Skip to content

fopina/django-bulk-update-or-create

Repository files navigation

django-bulk-update-or-create

tests Test coverage status Current version on PyPi monthly downloads PyPI - Python Version PyPI - Django Version

Everyone using Django ORM will eventually find himself doing batch update_or_create operations: ingest files from external sources, sync with external APIs, etc.

If the number of records is big, the slowliness of QuerySet.update_or_create will stand out: it is very practical to use but it always does one SELECT and then one INSERT (if select didn't return anything) or UPDATE/.save (if it did).

Searching online shows that this does indeed happen to quite a few people though it doesn't seem to be any good solution:

  • bulk_create is really fast if you know all records are new (and you're not using multi-table inheritance)
  • bulk_update does some nice voodoo to update several records with the same UPDATE statement (using a huge WHERE condition together with CASE), but you need to be sure they all exist
  • UPSERTs (INSERT .. ON DUPLICATE KEY UPDATE) look interesting (TODO on different package) but they will be retricted by bulk_create limitations ==> cannot use on models with multi-table inheritance

This package tries to tackle this introducing bulk_update_or_create to model QuerySet/Manager:

  • update_or_create: (1 SELECT + 1 INSERT/UPDATE) * N
  • bulk_update_or_create: 1 BIG_SELECT + 1 BIG_UPDATE + (lte_N) INSERT

For a batch of records:

  • SELECT all from database (based on the match_field parameter)
  • Update records in memory
  • Use bulk_update for those
  • Use INSERT/.create on each of the remaining

The (SOFTCORE) performance test looks promising, more than 70% less time (average):

$ make testcmd
# default - sqlite
DJANGO_SETTINGS_MODULE=settings tests/manage.py bulk_it
loop of update_or_create - all creates: 3.966486692428589
loop of update_or_create - all updates: 4.020653247833252
loop of update_or_create - half half: 3.9968857765197754
bulk_update_or_create - all creates: 2.949239730834961
bulk_update_or_create - all updates: 0.15633511543273926
bulk_update_or_create - half half: 1.4585723876953125
# mysql
DJANGO_SETTINGS_MODULE=settings_mysql tests/manage.py bulk_it
loop of update_or_create - all creates: 5.511938571929932
loop of update_or_create - all updates: 5.321666955947876
loop of update_or_create - half half: 5.391834735870361
bulk_update_or_create - all creates: 1.5671980381011963
bulk_update_or_create - all updates: 0.14612770080566406
bulk_update_or_create - half half: 0.7262606620788574
# postgres
DJANGO_SETTINGS_MODULE=settings_postgresql tests/manage.py bulk_it
loop of update_or_create - all creates: 4.3584535121917725
loop of update_or_create - all updates: 3.6183276176452637
loop of update_or_create - half half: 4.145816087722778
bulk_update_or_create - all creates: 1.044851541519165
bulk_update_or_create - all updates: 0.14954638481140137
bulk_update_or_create - half half: 0.8407495021820068

Installation

pip install django-bulk-update-or-create
INSTALLED_APPS = [
    ...
    'bulk_update_or_create',
    ...
]

Usage

  • use BulkUpdateOrCreateQuerySet as manager of your model(s)
from django.db import models
from bulk_update_or_create import BulkUpdateOrCreateQuerySet


class RandomData(models.Model):
    objects = BulkUpdateOrCreateQuerySet.as_manager()

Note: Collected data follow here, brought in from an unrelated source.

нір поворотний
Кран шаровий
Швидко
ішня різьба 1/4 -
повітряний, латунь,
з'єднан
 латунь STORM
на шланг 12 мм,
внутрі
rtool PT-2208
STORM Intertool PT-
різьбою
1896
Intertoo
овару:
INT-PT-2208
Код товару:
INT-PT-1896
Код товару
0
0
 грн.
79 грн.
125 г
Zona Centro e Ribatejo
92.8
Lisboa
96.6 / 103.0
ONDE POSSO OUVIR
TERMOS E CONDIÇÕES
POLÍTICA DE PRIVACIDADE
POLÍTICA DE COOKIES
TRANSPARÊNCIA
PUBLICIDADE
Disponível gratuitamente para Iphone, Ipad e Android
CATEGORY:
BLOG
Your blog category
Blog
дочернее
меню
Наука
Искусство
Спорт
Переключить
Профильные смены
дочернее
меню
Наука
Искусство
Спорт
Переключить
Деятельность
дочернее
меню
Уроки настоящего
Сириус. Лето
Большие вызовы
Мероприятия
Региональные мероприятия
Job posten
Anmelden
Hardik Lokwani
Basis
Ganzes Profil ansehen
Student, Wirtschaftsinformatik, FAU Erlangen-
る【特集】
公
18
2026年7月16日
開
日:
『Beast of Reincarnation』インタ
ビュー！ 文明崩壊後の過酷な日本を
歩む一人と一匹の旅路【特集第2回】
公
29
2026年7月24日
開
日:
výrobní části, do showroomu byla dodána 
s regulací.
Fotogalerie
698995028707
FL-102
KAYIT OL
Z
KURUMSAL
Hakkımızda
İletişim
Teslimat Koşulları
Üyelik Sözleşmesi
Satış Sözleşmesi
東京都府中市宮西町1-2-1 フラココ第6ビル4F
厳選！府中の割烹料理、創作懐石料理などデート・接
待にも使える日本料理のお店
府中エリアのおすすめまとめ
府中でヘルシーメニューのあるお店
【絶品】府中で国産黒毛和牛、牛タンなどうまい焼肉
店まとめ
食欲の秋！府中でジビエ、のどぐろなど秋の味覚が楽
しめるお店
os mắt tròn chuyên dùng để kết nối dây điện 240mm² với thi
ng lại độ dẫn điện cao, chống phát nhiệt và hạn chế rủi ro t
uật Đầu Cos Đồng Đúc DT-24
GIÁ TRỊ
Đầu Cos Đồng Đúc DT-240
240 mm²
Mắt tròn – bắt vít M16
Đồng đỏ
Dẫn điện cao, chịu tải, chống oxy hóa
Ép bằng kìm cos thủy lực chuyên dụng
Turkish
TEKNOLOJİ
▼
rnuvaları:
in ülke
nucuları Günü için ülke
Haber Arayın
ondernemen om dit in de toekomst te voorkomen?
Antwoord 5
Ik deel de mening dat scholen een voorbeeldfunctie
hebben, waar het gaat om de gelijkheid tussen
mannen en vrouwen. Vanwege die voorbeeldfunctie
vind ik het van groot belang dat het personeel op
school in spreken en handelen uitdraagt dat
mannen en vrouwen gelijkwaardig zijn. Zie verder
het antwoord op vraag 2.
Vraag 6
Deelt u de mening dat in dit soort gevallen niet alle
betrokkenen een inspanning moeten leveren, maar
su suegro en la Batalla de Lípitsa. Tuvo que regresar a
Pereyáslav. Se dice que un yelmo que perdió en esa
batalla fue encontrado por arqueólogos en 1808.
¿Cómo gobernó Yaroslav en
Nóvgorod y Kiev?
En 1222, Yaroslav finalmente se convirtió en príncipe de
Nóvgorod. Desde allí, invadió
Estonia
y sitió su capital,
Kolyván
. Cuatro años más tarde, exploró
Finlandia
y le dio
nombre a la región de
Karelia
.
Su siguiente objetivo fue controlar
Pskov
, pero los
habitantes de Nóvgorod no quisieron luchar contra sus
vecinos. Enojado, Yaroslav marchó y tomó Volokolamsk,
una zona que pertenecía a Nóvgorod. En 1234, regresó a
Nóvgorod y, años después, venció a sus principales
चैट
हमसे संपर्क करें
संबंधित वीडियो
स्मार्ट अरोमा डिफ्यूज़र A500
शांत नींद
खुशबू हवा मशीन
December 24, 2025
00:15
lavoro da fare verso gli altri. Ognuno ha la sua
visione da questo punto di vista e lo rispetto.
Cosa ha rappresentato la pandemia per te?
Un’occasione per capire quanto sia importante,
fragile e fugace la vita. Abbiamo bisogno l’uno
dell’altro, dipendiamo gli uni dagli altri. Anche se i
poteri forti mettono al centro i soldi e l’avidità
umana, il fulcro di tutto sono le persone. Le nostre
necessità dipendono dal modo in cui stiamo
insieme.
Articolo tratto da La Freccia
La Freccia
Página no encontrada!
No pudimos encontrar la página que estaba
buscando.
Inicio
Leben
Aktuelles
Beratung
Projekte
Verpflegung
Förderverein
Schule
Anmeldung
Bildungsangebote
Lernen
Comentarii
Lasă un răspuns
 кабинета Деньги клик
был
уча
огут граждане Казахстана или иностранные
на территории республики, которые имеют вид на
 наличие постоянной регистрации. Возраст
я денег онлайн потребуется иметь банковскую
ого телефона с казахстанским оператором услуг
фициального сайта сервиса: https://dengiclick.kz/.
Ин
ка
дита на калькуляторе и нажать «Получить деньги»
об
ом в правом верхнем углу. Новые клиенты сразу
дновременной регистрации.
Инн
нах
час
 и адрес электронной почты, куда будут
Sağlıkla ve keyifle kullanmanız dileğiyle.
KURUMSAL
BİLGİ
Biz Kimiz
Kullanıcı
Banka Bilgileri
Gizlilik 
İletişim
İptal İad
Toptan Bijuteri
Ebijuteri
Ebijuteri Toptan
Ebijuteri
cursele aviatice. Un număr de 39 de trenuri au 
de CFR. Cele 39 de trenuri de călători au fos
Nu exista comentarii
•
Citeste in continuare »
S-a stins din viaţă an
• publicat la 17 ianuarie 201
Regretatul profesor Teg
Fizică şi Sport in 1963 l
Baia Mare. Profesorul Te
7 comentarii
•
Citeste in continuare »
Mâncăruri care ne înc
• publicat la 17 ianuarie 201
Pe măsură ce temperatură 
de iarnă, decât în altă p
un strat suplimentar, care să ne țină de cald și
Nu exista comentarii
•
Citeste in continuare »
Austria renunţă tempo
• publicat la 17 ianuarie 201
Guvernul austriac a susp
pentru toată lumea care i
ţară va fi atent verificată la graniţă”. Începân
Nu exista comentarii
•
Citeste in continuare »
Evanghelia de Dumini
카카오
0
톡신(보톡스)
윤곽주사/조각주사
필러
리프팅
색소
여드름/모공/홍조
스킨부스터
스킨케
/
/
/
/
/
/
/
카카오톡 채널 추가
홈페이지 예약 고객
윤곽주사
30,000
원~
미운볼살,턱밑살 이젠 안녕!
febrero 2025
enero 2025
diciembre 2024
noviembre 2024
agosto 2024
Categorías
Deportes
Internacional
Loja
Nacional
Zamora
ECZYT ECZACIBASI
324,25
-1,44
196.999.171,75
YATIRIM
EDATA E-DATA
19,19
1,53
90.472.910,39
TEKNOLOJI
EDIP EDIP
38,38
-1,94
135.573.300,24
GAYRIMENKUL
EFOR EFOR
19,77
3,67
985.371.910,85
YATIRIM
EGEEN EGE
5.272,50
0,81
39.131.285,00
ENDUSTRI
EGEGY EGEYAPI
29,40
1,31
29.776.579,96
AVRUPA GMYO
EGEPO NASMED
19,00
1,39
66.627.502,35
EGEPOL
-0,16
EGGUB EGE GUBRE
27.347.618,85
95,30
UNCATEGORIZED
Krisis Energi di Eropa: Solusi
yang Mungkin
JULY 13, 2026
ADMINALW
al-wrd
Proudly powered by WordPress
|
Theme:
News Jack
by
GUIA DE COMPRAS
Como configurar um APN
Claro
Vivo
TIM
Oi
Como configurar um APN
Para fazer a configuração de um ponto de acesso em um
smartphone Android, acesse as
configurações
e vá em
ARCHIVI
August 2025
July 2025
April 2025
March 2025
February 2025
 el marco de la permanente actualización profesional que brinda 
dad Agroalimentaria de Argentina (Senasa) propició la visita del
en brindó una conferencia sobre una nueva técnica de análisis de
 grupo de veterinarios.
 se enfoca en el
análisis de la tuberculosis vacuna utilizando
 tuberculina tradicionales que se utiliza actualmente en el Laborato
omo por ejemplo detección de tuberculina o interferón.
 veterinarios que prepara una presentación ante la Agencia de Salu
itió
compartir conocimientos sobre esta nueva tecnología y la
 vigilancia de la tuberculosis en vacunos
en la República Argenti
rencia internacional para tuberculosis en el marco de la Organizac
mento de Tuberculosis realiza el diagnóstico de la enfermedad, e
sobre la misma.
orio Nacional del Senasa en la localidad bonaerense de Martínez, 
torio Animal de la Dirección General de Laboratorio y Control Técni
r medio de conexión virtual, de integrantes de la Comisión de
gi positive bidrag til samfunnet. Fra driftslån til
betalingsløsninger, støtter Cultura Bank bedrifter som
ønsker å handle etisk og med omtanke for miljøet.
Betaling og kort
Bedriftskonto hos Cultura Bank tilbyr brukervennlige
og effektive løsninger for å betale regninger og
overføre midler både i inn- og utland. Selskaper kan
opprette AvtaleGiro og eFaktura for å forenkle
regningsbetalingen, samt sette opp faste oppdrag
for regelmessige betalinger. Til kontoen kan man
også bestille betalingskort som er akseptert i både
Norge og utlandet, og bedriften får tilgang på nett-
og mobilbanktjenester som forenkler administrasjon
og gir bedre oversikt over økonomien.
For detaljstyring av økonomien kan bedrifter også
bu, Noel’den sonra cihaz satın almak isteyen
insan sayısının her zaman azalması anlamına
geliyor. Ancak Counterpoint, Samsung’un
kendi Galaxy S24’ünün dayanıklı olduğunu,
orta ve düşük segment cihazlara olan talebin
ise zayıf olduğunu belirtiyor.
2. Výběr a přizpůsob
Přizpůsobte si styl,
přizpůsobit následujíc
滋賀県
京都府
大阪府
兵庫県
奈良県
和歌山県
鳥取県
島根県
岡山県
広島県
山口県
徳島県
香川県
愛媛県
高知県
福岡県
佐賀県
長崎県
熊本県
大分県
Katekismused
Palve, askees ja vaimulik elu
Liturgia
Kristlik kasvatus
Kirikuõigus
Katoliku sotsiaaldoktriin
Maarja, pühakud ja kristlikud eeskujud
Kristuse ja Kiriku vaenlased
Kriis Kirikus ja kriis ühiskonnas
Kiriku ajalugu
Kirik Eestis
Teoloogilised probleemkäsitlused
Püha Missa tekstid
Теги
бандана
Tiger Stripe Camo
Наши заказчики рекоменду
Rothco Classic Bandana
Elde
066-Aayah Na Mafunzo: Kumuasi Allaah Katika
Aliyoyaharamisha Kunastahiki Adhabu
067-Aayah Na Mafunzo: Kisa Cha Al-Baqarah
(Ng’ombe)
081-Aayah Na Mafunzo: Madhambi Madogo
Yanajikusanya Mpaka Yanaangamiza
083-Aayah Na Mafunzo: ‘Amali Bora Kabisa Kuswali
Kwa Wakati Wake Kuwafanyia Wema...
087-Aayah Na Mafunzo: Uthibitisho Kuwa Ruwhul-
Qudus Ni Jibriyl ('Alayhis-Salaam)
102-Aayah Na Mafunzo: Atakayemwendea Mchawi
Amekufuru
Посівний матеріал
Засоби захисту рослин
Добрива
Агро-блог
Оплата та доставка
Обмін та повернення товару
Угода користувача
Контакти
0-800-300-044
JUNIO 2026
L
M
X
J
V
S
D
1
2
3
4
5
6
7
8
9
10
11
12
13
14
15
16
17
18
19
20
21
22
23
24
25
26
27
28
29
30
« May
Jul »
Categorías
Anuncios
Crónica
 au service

    uuid = models.IntegerField(unique=True)
    data = models.CharField(max_length=200, null=True, blank=True)
  • call bulk_update_or_create
items = [
    RandomData(uuid=1, data='data for 1'),
    RandomData(uuid=2, data='data for 2'),
]
RandomData.objects.bulk_update_or_create(items, ['data'], match_field='uuid')
  • or use the context manager, if you are updating a big number of items, as it manages a batch queue
with RandomData.objects.bulk_update_or_create_context(['data'], match_field='uuid', batch_size=10) as bulkit:
    for i in range(10000):
        bulkit.queue(RandomData(uuid=i, data=i + 20))

bulk_update_or_create supports yield_objects=True so you can iterate over the created/updated objects.
bulk_update_or_create_context provides the same information to the callback function specified as status_cb

Docs

WIP

ToDo

  • Docs!
  • Add option to use bulk_create for creates: assert model is not multi-table, if enabled
  • Fix the collation mess: the keyword arg case_insensitive_match should be dropped and collation detected in runtime
  • Add support for multiple match_field - probably will need to use WHERE (K1=X and K2=Y) or (K1=.. and K2 =..) instead of IN for those, as that SQL standard doesn't seem widely adopted yet
  • Link to UPSERT alternative package once done!